What the exercise asks: Select from the records below every line that has the word "round" in it.

--*--

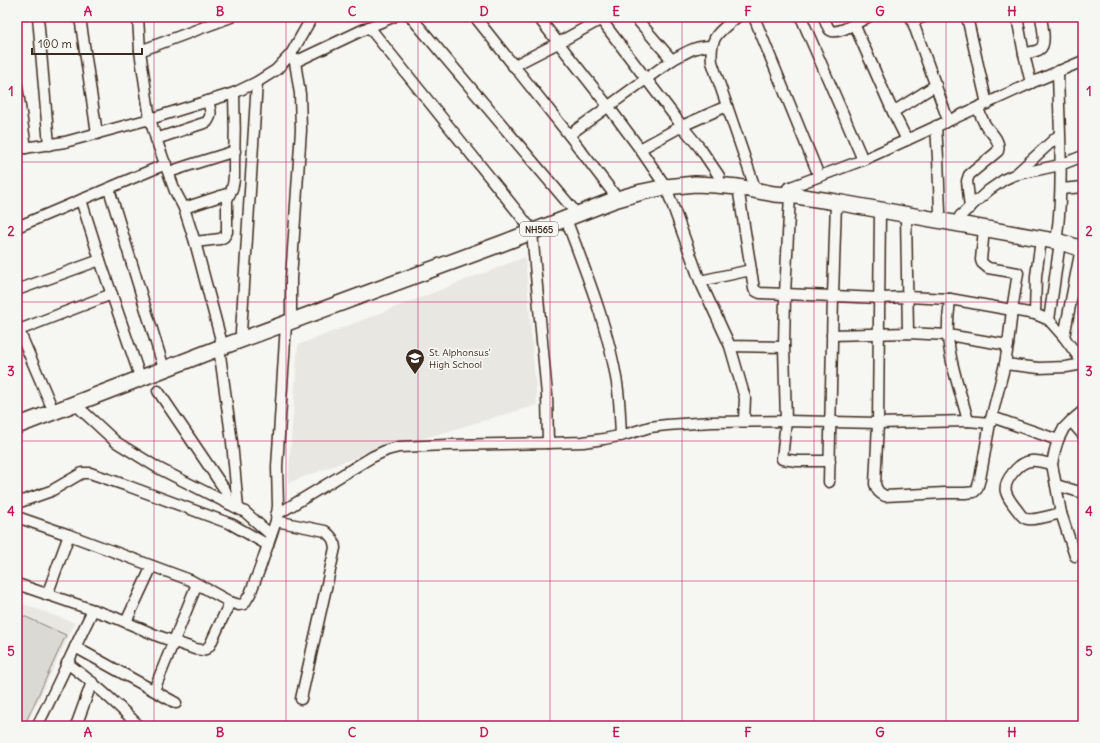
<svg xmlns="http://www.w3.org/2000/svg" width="1100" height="743" font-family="Delius,sans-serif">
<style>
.built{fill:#e8e7e2}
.green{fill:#dad9d3;stroke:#8a8278}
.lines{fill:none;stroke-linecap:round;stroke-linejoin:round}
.minor-casing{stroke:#3b2a1e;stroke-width:13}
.highway-casing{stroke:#3b2a1e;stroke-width:18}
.minor{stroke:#f6f6f2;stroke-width:10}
.highway{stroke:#f6f6f2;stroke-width:15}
.grid{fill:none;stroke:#c2185b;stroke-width:1;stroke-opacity:0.55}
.labels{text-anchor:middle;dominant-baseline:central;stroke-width:3.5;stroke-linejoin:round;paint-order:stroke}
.shield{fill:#f6f6f2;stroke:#73675e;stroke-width:1}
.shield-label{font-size:9px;font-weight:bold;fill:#3b2a1e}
.poi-label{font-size:10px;fill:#3b2a1e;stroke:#f6f6f2;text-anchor:start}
.neatline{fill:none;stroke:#c2185b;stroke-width:1.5}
.grid-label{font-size:13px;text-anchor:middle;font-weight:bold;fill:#c2185b}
</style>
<rect width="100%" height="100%" fill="#f6f6f2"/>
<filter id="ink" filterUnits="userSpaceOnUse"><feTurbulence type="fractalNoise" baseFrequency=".025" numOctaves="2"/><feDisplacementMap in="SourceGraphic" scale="8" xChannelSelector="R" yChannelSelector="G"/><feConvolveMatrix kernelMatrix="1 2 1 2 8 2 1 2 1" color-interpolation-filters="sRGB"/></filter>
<g filter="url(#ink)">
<g class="built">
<path d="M525,257L537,405L349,460L288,483L298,345Z"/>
<path d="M17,602L75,623L26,726H17Z"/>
</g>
<path class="green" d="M17,613L66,635L24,726H17Z"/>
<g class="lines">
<defs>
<g id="minor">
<path d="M38,17L49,145"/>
<path d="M80,17L97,134"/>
<path d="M138,17L140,51L215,23V17"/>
<path d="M411,17L572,208"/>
<path d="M475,17L569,135L614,194"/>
<path d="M538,17L608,106L640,149L666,187L700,281L730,346L784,347"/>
<path d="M599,17L682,126L640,149"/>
<path d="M737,17C719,32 709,36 712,62L753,182"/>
<path d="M754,17L819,176"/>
<path d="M801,17L863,160"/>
<path d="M824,17C825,21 827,26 829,29C835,37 860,21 868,17"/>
<path d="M911,17L948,120"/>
<path d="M967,17L987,104"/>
<path d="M1017,17L1024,54L1031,83"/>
<path d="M913,21L923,17"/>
<path d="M215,23L231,17"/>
<path d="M854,24L893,112"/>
<path d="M369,27L393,17"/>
<path d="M1024,54C1029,52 1036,52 1040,49C1047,44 1042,25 1041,17"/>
<path d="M672,60C687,52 694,46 711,46"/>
<path d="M295,62L369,27L528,225"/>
<path d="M513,66L558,43L605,17"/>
<path d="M17,86L26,148"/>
<path d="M936,126L938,158L940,212"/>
<path d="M569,135L672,60L635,17"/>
<path d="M156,139L207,122C213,114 210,110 208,101"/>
<path d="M907,140L893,112L936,85"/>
<path d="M17,149L65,142L150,119L140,51"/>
<path d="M169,172L190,165L235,151"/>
<path d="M1016,174L1059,135"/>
<path d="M719,176L700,148L682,126L727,106"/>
<path d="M788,188L863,160L1031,83L1083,61"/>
<path d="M109,189L162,362"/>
<path d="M1061,189L1083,187"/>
<path d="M81,200L100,260L138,371"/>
<path d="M184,208L230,193C235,185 234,175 234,165C235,141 235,117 234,93"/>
<path d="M970,208L967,181L969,175L998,151C1001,141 991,133 986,126C982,120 980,114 978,108"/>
<path d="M880,210L878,423L875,484C877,491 879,493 885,496L945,493H966L974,492L977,489L980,479L990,423L1005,364"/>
<path d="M906,215L908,333"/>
<path d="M960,216L989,190L1005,179L1014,175L1060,165L1083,156"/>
<path d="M566,219C586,273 608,326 617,383C620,401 620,418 621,436"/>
<path d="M17,227L166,164"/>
<path d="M984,229L981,260L982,263L988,268L1018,273L1012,310L1035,314"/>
<path d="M532,232L547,395L548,443L583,442L604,439L624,435L650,427L667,425L712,422L786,421L784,347L785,294L790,195"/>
<path d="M1057,235C1064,181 1059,126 1058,71"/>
<path d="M1041,240L1036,276L1035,314L1049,320L1064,337L1083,363"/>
<path d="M195,242L220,239L224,237L227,232V200L230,193"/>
<path d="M751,270L754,289L756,291L760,293L833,296L880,298L907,297L950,299C949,311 947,324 948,336C950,365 961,393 968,421L878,423L786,421L782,459L797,461H830"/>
<path d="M700,281L751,270L738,187"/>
<path d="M17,290L100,260"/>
<path d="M291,314V279L301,130L300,94L295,62L292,56"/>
<path d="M1049,320L1060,242"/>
<path d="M17,326L50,403"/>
<path d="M19,330L112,294"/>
<path d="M241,332L257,82"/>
<path d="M832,335L908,333L948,335L1008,345L1012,310L950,299"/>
<path d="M1064,337L1081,248"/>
<path d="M221,340L195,242L184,208L175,191L156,139L150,119L234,93L257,82L276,70L291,54L312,17"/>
<path d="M1008,345L1005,364L1039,368L1066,367L1083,364"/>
<path d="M730,346L745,398L744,421"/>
<path d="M219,348L232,442L238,508"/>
<path d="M158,391L225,490L229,504"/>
<path d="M75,404L116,442L158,468L245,512L271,535"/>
<path d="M992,417L1058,440"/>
<path d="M968,421L990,423"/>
<path d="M1071,421L1083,435"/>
<path d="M1052,464C1045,463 1037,460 1031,461C1019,462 1003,481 1006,492C1008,499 1014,506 1018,511C1020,514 1023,518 1027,519C1035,521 1052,515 1061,513"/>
<path d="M829,482L833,296L836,202"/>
<path d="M1056,485L1083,493"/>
<path d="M17,503L51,491L82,473H90L128,486L231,524L268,545"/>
<path d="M276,515L372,457L387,450L399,447L447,445L548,443"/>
<path d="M17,517L69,535L190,580L230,602L239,605L244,604L250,594L260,568L276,521L278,506L277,467L286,324"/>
<path d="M276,521L325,531C332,537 334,539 335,548L301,699"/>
<path d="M1075,556L1061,513L1052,464L1055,450L1058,440L1064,428L1071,421L1083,411"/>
<path d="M17,584L93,610C74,648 57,688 37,726"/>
<path d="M47,595L69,535"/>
<path d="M93,610L116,618L158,636L195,649L202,650L206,649L210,645L230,602"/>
<path d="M126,622L152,566"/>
<path d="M75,647L176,703"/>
<path d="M67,663C93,682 116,703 139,726"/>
<path d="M154,690L197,584"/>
<path d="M76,726L92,682"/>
</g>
<path id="highway" d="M17,426L219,348L503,243L614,200L642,192L666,187L695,184L715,185L738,187L774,194L790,195L836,202L1060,242L1083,249"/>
</defs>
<use href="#minor" class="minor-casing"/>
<use href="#highway" class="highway-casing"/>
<use href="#minor" class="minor"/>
<use href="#highway" class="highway"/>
</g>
</g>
<path class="grid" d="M154,17V726M286,17V726M418,17V726M550,17V726M682,17V726M814,17V726M946,17V726M17,162H1083M17,302H1083M17,441H1083M17,581H1083"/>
<defs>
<symbol id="school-pin" viewBox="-11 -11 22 30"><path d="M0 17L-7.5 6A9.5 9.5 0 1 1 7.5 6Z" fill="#3b2a1e" stroke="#f6f6f2"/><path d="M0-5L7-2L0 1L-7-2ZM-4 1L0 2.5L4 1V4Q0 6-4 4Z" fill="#fff"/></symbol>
</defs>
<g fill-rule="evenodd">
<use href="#school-pin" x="404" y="347" width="22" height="30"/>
</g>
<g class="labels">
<rect class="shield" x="520" y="222" width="38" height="14" rx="3"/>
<g class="shield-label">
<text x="539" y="229">NH565</text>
</g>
<g class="poi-label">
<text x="429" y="352">St. Alphonsus'<tspan x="429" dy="12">High School</tspan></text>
</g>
</g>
<rect width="1100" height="743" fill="none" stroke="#f6f6f2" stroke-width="44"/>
<path d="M32 48v6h110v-6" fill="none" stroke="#3b2a1e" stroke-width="2"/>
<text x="38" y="48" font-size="12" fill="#3b2a1e" stroke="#f6f6f2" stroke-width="3" paint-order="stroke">100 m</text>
<rect x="22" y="22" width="1056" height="699" class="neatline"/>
<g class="grid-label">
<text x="88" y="16">A</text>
<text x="220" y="16">B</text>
<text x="352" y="16">C</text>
<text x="484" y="16">D</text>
<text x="616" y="16">E</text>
<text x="748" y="16">F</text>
<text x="880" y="16">G</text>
<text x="1012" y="16">H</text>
<text x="11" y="96">1</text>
<text x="1089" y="96">1</text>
<text x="11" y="236">2</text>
<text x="1089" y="236">2</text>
<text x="11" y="376">3</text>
<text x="1089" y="376">3</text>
<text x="11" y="516">4</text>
<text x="1089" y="516">4</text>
<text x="11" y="656">5</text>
<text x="1089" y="656">5</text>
<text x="88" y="737">A</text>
<text x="220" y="737">B</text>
<text x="352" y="737">C</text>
<text x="484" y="737">D</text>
<text x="616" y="737">E</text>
<text x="748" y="737">F</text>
<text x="880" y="737">G</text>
<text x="1012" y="737">H</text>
</g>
</svg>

--*--

Exercise result:
.lines{fill:none;stroke-linecap:round;stroke-linejoin:round}
.labels{text-anchor:middle;dominant-baseline:central;stroke-width:3.5;stroke-linejoin:round;paint-order:stroke}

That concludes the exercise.